• _PROMPT_
Transcribe the lines below without any changes, starting at the line containing "Which has a higher value, C or D?" and ending at the line containing "What are all", with both of those lines included.

• _RECORDS_
_ _ _
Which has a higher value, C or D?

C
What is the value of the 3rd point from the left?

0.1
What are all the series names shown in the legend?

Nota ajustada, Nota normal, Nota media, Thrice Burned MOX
_ _ _
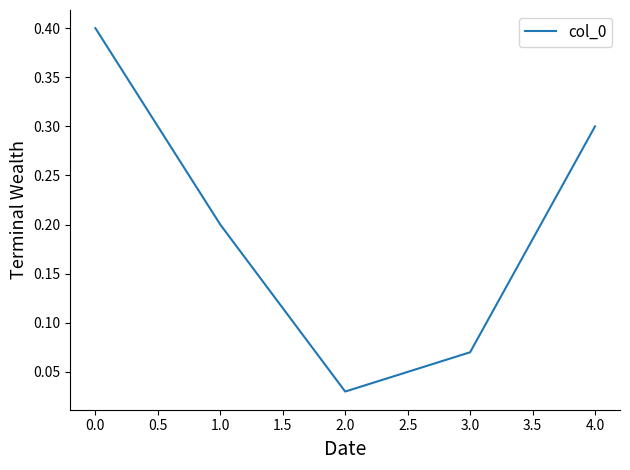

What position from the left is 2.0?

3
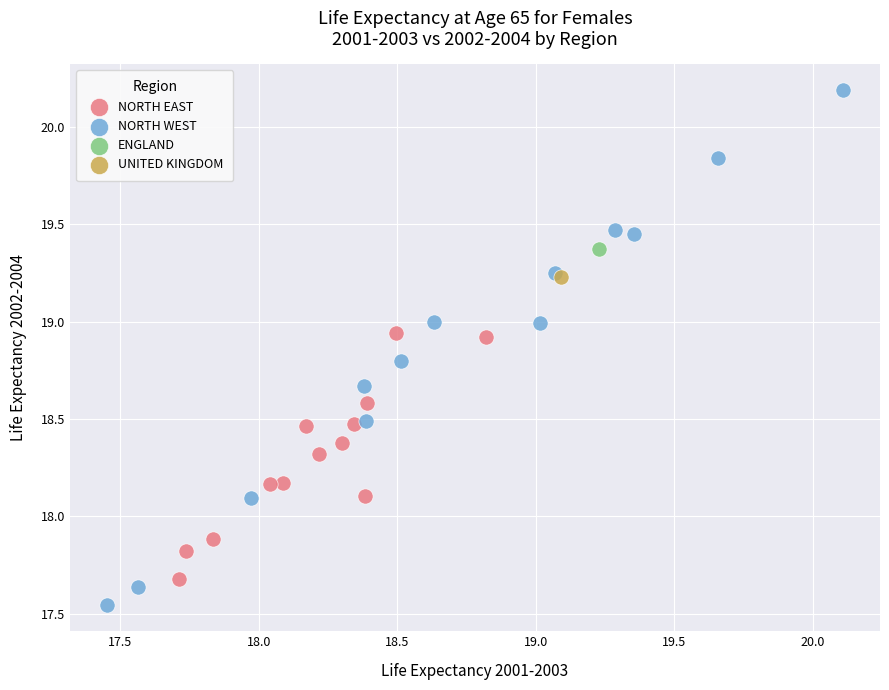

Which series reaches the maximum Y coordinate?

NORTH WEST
_ _ _
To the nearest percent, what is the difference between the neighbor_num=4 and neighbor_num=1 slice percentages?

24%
_ _ _
• _SOLUTION FOR THIS TASK_
Which has a higher value, C or D?

C
What is the value of the 3rd point from the left?

0.1
What are all the series names shown in the legend?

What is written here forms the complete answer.